In order to stay alive
as a seaside resort Brighton has to cater for all
tastes. The single remaining pier, now renamed the
Brighton Palace Pier, is a tasteful and well-kept
throwback from a former age, except for the prices
charged by some of the attractions. The front, in
spite of some updating, is still very 1960s with three
of the major hotels definitely upgraded, but others
clearly catering for the coach party clientele at rock
bottom prices. The famous Lanes, once the home of
antique and jewelry emporiums still exists, and with
plenty of traditional shops seemingly thriving. But it
is also an area for trendy up-market boutiques and Al
Fresco restaurants. Walk down the famous Marine Parade
or take Volk's Electric Railway, a taxi, or your car
(there is plenty of free parking space) to the
Brighton Marina, opened as long ago as 1978 by The
Queen. Today it is a successful waterfront area with
cafes, shops and moorings for 1,500 yachts and boats.
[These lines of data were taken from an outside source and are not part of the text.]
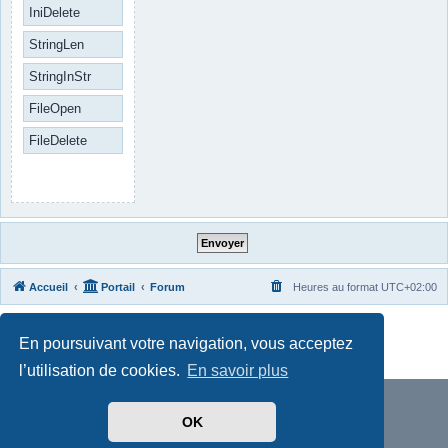
IniDelete
StringLen
StringInStr
FileOpen
FileDelete
Accueil
Portail
Forum
Heures au format
UTC+02:00
Développé par
phpBB
® Forum Software © phpBB Limited
En poursuivant votre navigation, vous acceptez
Traduit par
phpBB-fr.com
Confidentialité
|
Conditions
l’utilisation de cookies.
En savoir plus
OK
The railway, by the way, is the oldest remaining
operating electric railway in the world opening to the
public on August 41883.
Brighton has always
been the home of the live theater and performing arts.
Available is less than in pre-TV times but
nevertheless within the next few months Buddy finds
itself on tour as well as Swan Lake for what is
probably a different audience. The magnificent
Brighton Dome, once the royal ridding stable, has just
played to Jackie Mason, solo for two hours, with
Elaine Page, another true international star, this
time British, on in November. There is the Corn
Exchange and the Brighton Pavilion Theater too. If
your stay in Brighton is for a week Sussex has much to
offer, whatever your taste or years. The Bluebell
Railway, Pevensey Castle and 1066, Parham House and
Gardens, Chichester, Arundel and Goodwood. Finally
Brighton Racecourse, set right on the edge of the
city, but really part of the rolling downs.
Magnificent.
Brighton has three
major hotels on the front. The Thistle, The De Vere
Grand, and the Hilton Metropole. Whilst the first two
have seen renovation in recent years it is the Hilton
Metropole that is now in the middle of a major,
£7.5m renovation project. The breakfast can't be
beaten, the indoor swimming pool fine for both the
serious water buff and the family, but the bedrooms,
whilst adequate, cannot compete with the huge, land is
of no consequence, type of property, prevalent
typically in the United States. It is a comfortable
residence.
Brighton is still an
easy train ride from London or via the M23 (for
Gatwick) by road. It is a throwback in some ways from
yesteryear, but it does have a charm all of its own.
Choose a week or weekend when the theater is at its
best, visit the Royal Pavilion. Eat well and
surprisingly cheaply. You won't be disappointed.